Collected data entries
····················

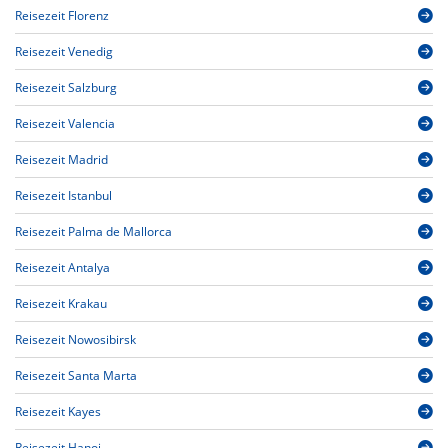
Reisezeit Florenz
Reisezeit Venedig
Reisezeit Salzburg
Reisezeit Valencia
Reisezeit Madrid
Reisezeit Istanbul
Reisezeit Palma de Mallorca
Reisezeit Antalya
Reisezeit Krakau
Reisezeit Nowosibirsk
Reisezeit Santa Marta
Reisezeit Kayes
Reisezeit Hanoi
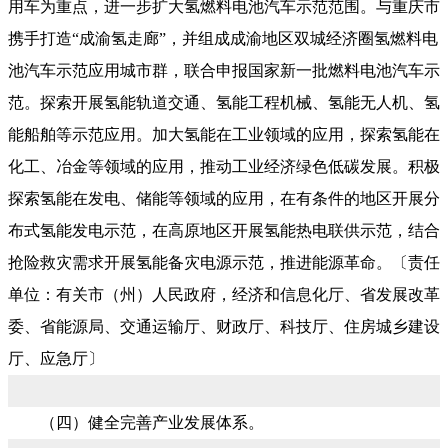
用车为重点，进一步扩大氢燃料电池汽车示范范围。与重庆市
携手打造“成渝氢走廊”，并组成成渝地区双城经济圈氢燃料电
池汽车示范应用城市群，联合申报国家新一批燃料电池汽车示
范。探索开展氢能轨道交通、氢能工程机械、氢能无人机、氢
能船舶等示范应用。加大氢能在工业领域的应用，探索氢能在
化工、冶金等领域的应用，推动工业经济绿色低碳发展。积极
探索氢能在发电、储能等领域的应用，在有条件的地区开展分
布式氢能发电示范，在高原地区开展氢能热电联供示范，结合
抢险救灾需求开展氢能备灾电源示范，推进能源革命。〔责任
单位：有关市（州）人民政府，经济和信息化厅、省发展改革
委、省能源局、交通运输厅、财政厅、科技厅、住房城乡建设
厅、应急厅〕
（四）健全完善产业发展体系。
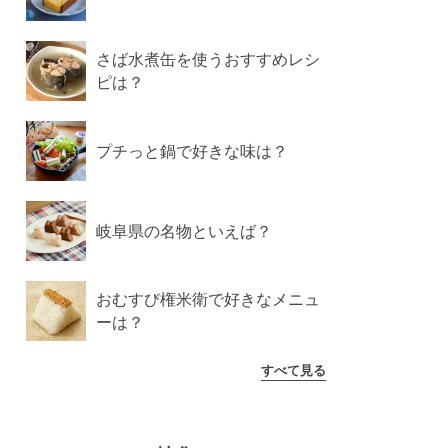
さば水煮缶を使うおすすめレシ
ピは？
プチっと鍋で好きな味は？
岐阜県の名物といえば？
おむすび権米衛で好きなメニュ
ーは？
すべて見る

····················

→ Description of the task
Excluding the pictures, retype the line containing "单位：有关市（州）人民政府，经济和信息化厅、省发展改革" and all lines after it down to the end of the data above.

→ Solution for this problem
单位：有关市（州）人民政府，经济和信息化厅、省发展改革
委、省能源局、交通运输厅、财政厅、科技厅、住房城乡建设
厅、应急厅〕
（四）健全完善产业发展体系。
さば水煮缶を使うおすすめレシ
ピは？
プチっと鍋で好きな味は？
岐阜県の名物といえば？
おむすび権米衛で好きなメニュ
ーは？
すべて見る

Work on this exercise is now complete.